- [Textauszug]:
━━━━━━━━━━━━━━━━

Miniaturen aus dieser einzigartigen Quelle illustrieren jedes Werk zur Kunstgeschichte des Spätmittelalters und gehören zum selbstverständlichen Kanon der Schulbuch-Abbildungen. Sie geben Einblick in viele Details zeit‧genössischer Kleidung und Bewaffnung und liefern unüberschaubar viele realienkundliche Details.

Die Bilder zeigen aber auch Rituale mittelalterlicher Königsherrschaft – etwa die Altarsetzung des Königs nach der Wahl, das Krönungsmahl, die der Kaiserkrönung folgende Privilegienbestätigung für die jüdische Gemeinde in Rom oder die demütigende Unterwerfung von Feinden des Königs, die mit dem Strick um den Hals als Zeichen für ihre eigentlich verdiente Strafe um die Gnade des Herrschers nachsuchen mussten.

Vorbildfunktion für den ansonsten kaum verbreiteten Typus der Bilderchronik könnten die „Grandes Chroniques de France“ gehabt haben, jene mit Miniaturen versehenen Werke offiziöser Geschichtsschreibung, die in der Umgebung des französischen Hofs entstanden und dort bei besonderen Anlässen auch gezeigt wurden. Die Luxemburger könnten sie bei ihren Aufenthalten in Paris kennengelernt haben. Tatsächlich gibt es auch Berührungspunkte mit der Pariser Buchmalerei, jedoch hat das vergleichsweise provinziellere Bildprogramm der „Romfahrt“ einen gänzlich anderen Charakter, dessen Vermittlung mangels fehlender lokaler Vergleichsbeispiele bislang unklar ist.

Angesichts der eminenten kulturgeschichtlichen Bedeutung der Miniaturen war eine Edition der Bilder im Originalformat längst überfällig. Historiker der Universitäten Luxemburg und Trier haben die Chronik im Kliomedia Verlag neu herausgegeben, die Bilder ausführlich erläutert und nach dem „Sitz im Leben“ gefragt, den das Werk gehabt haben könnte. Eine Reihe von Beiträgen klärt den historischen Hintergrund, den Zusammenhang zwischen der Bilderchronik und den auf Balduins Anordnung hin entstandenen Urkundenbüchern, den „Balduineen“, sowie die Entstehungszeit der Chronik (zwischen 1340 und 1345).

━━━━━━━━━━━━━━━━

- [Arbeitsanweisung]:
Setze den Textauszug über die Bilderchronik der „Romfahrt“ im Anschluss an seinen letzten Satz fort.

- [Datenauflistung]:
━━━━━━━━━━━━━━━━

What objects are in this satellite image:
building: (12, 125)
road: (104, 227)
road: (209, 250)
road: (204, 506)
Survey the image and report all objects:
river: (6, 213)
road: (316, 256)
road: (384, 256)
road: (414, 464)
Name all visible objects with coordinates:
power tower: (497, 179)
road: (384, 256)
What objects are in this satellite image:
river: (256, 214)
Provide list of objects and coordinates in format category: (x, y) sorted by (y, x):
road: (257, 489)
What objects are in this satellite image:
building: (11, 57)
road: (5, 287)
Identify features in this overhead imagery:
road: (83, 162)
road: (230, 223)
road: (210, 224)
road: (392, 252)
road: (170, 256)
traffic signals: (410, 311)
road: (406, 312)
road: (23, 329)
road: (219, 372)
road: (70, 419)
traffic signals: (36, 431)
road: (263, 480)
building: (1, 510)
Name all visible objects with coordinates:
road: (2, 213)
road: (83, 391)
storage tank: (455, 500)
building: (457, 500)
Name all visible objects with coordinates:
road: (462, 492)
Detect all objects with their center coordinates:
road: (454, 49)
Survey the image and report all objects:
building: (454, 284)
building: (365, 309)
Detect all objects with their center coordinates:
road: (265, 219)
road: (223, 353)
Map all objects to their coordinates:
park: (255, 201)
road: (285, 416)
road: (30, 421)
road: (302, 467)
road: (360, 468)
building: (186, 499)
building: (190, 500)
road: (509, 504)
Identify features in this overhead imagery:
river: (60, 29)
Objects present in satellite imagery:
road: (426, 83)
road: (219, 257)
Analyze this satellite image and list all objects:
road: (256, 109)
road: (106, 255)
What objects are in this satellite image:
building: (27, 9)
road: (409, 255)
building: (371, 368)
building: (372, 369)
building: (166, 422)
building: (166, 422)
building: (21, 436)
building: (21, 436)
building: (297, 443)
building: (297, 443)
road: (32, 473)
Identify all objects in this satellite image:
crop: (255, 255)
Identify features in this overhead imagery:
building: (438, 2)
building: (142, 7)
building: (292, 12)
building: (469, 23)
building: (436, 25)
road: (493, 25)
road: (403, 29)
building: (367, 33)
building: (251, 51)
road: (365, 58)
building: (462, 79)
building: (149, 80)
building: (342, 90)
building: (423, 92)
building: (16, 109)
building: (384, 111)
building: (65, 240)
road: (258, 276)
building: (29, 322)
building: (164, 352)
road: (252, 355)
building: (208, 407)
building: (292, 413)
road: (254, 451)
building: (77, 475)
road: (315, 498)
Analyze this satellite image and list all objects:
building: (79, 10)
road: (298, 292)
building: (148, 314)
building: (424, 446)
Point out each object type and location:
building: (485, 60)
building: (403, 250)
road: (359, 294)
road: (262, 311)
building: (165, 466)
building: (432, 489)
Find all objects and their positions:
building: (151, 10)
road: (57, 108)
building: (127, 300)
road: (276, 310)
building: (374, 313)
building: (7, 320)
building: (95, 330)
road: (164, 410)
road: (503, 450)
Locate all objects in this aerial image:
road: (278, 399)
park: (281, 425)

━━━━━━━━━━━━━━━━

- [Lösung]:
Von aktuellen Forschungsinteressen an symbolischen Verhaltensweisen geleitet zeigt sich die Frage nach der Inszenierung von Politik in den Bildern von feierlichen Einzügen des Herrschers (adventus), Unterwerfungen, Eidesleistungen, Gerichtssitzungen und Krönungen. Deutlich tritt die Rolle Balduins als Wahrer und Propagator der luxemburgischen Memoria hervor: Ihr waren seine Trierer Kirchenstiftungen ebenso verpflichtet wie die Bilderchronik, die mit der Aufforderung zum Gebet für den im fernen Pisa beige‧setzten Heinrich VII. schließt.

Dem Tod des Kaisers gelten vier Bilder. Sie zeigen die Beweinung des Leichnams durch das ritterliche Gefolge, Heinrichs Rückführung nach Pisa und die Totenmesse sowie das vom Reichsadler, dem böhmi-schen und dem luxemburgischen Wappen gekrönte Grabmal. Dieses letzte Bild füllt als einziges ein ganzes Pergamentblatt, was die Bedeutung des Gebetsgedenkens für den verstorbenen Herrscher eindrucksvoll unter Beweis stellt.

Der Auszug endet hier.